PROBLEM STATEMENT —
Find the line with "Fly the viewport" in the records below, then please transcribe it and every later line exactly, omitting the pictures and adding nothing.
:: DATA SHOWN
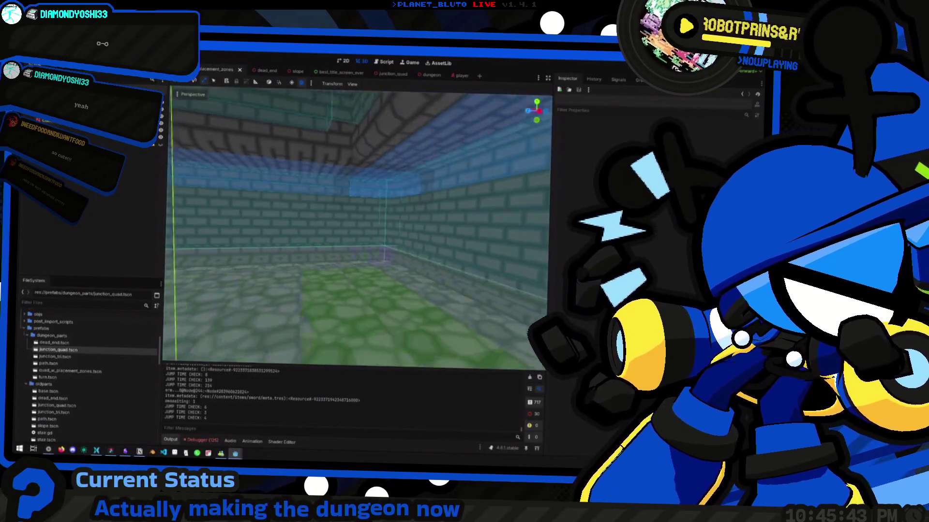
key(w)
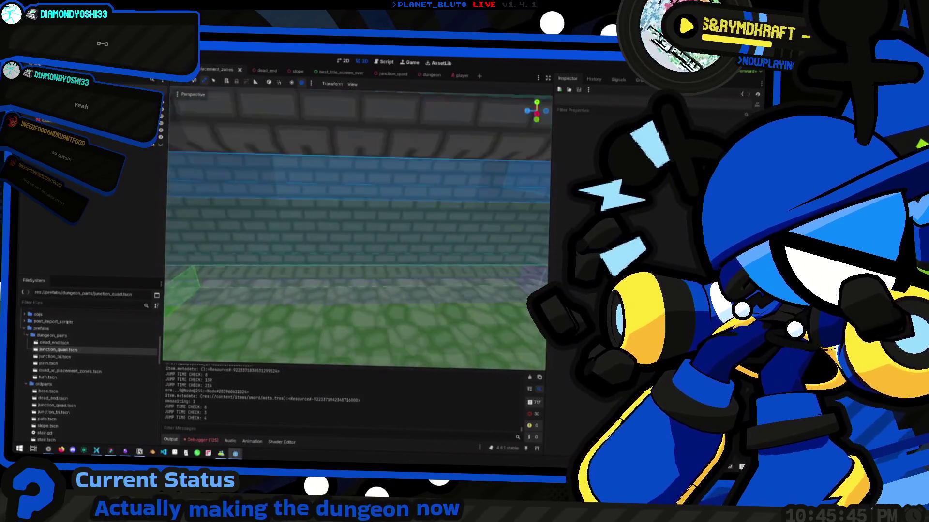
key(w)
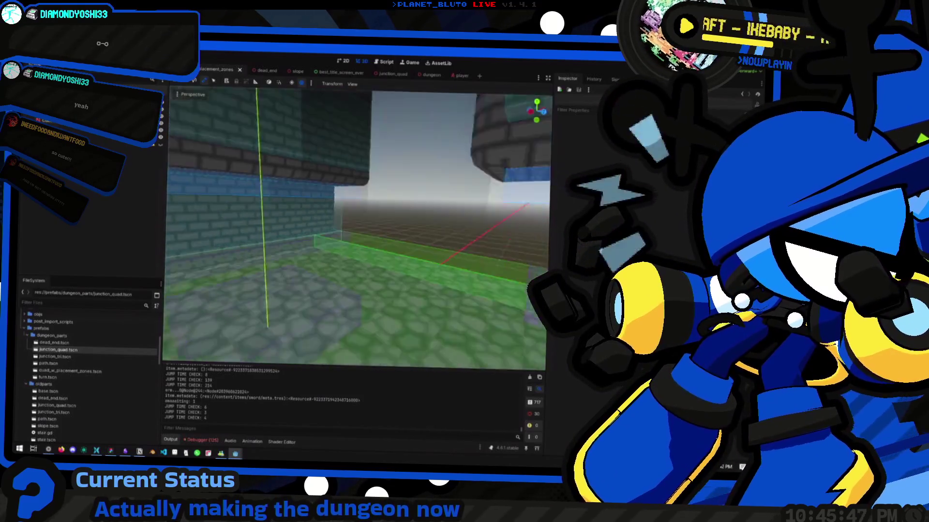
key(w)
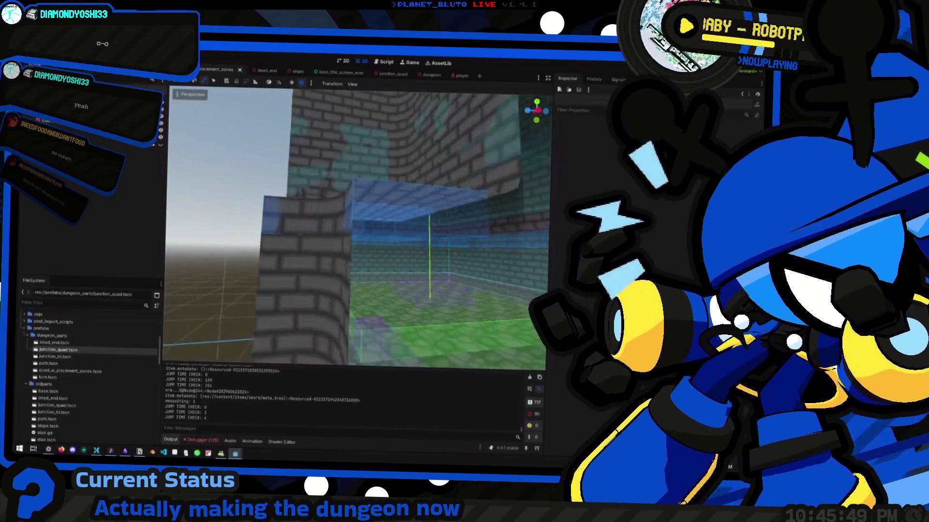
key(s)
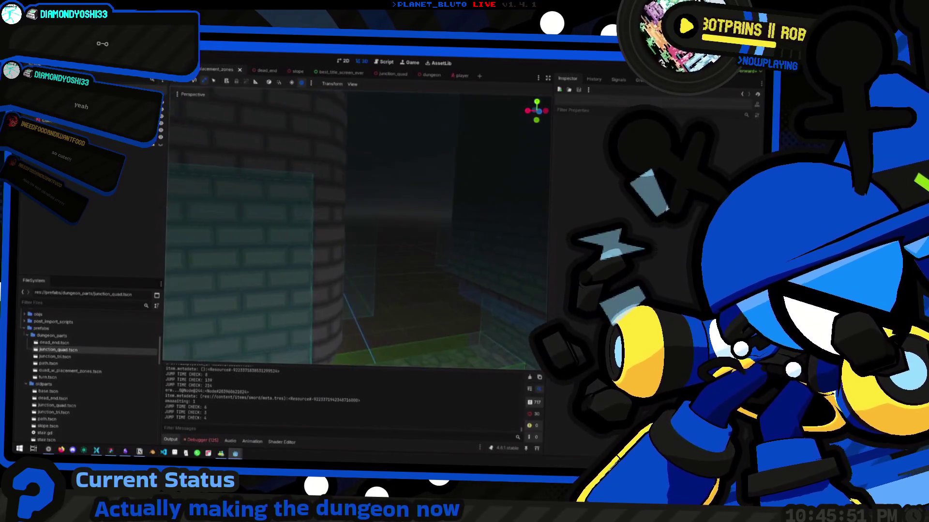
key(w)
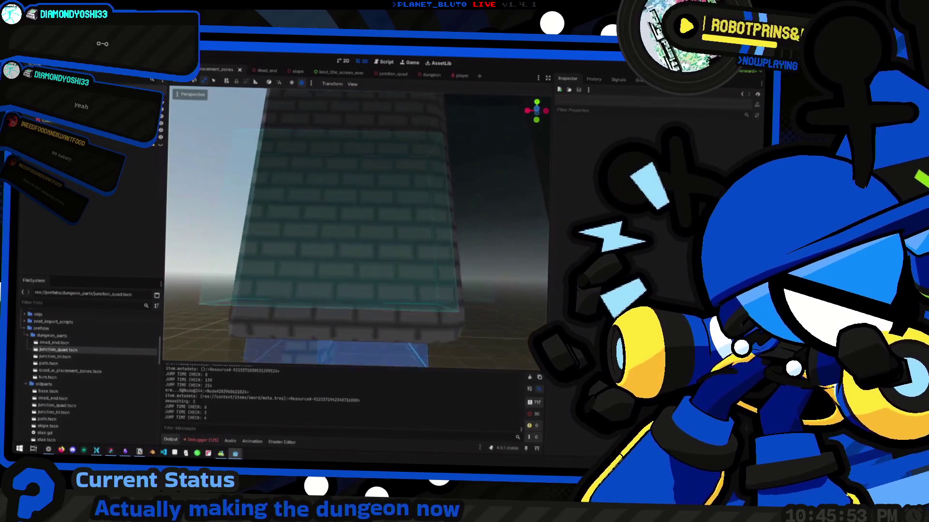
key(alt+Tab)
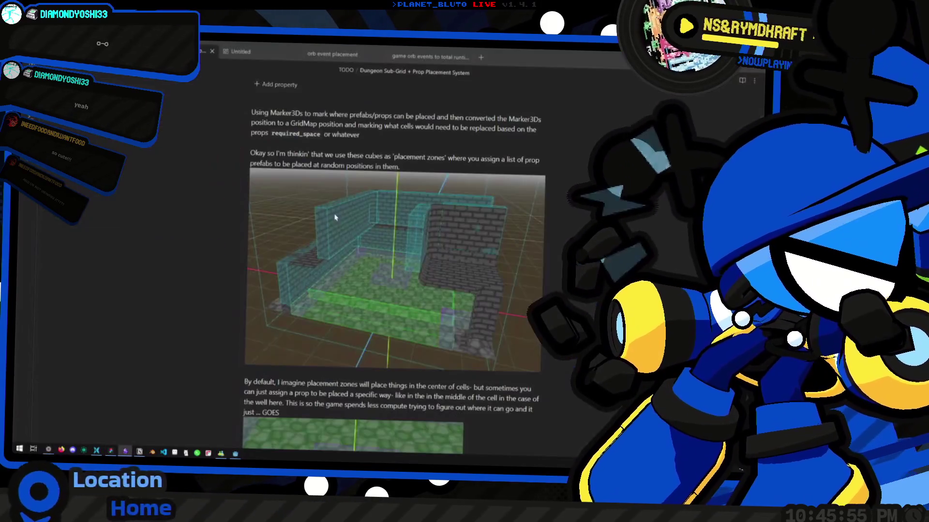
Highlight the Placer Group heading in the notes and bring the Godot editor forward.
scroll(317, 225, down, 10)
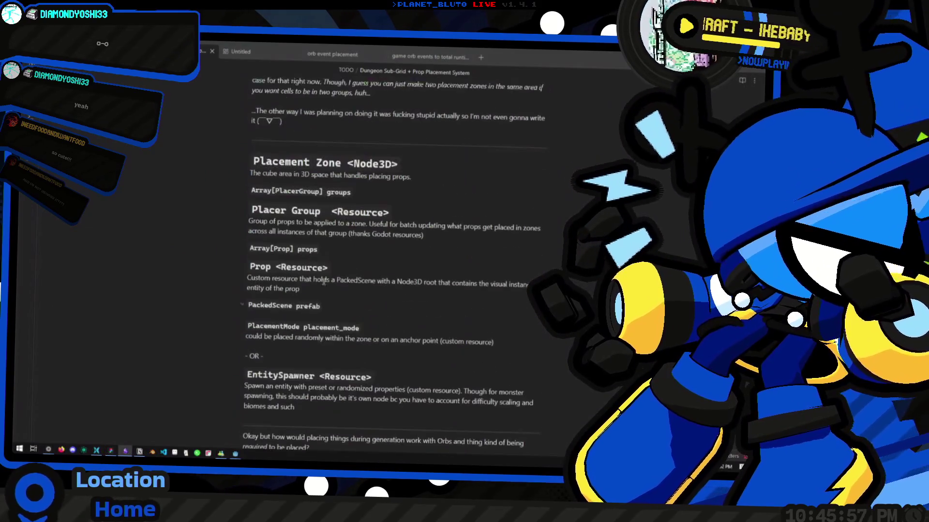
drag(257, 203, 371, 207)
key(alt+Tab)
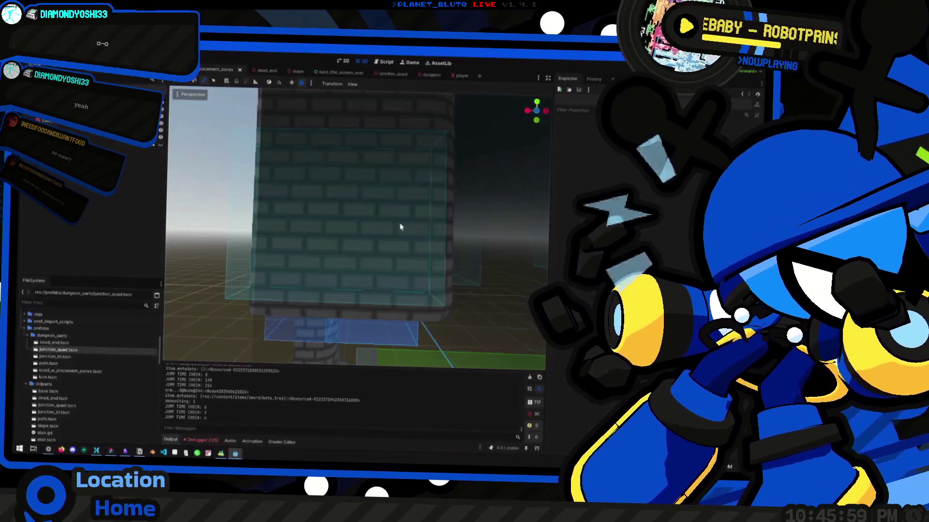
Fly the viewport over the cobblestone floor, zone volumes and brick walls, then return to the notes.
key(w)
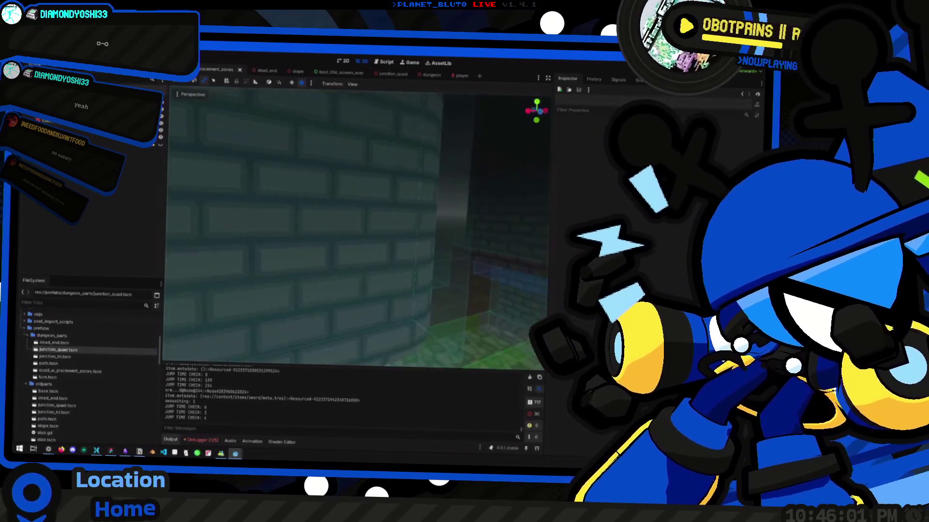
key(w)
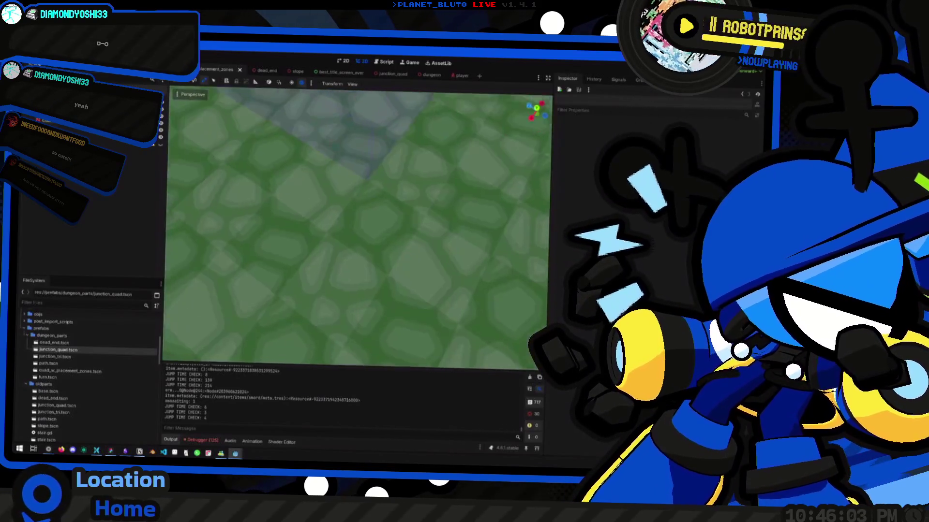
key(w)
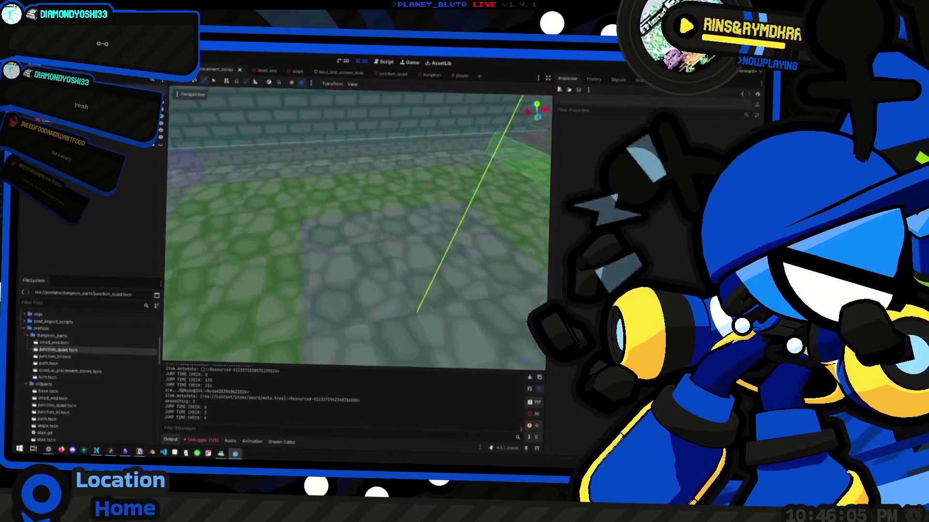
key(s)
::::
SOLUTION FOR THIS EXERCISE —
Fly the viewport over the cobblestone floor, zone volumes and brick walls, then return to the notes.
key(w)
key(w)
key(w)
key(s)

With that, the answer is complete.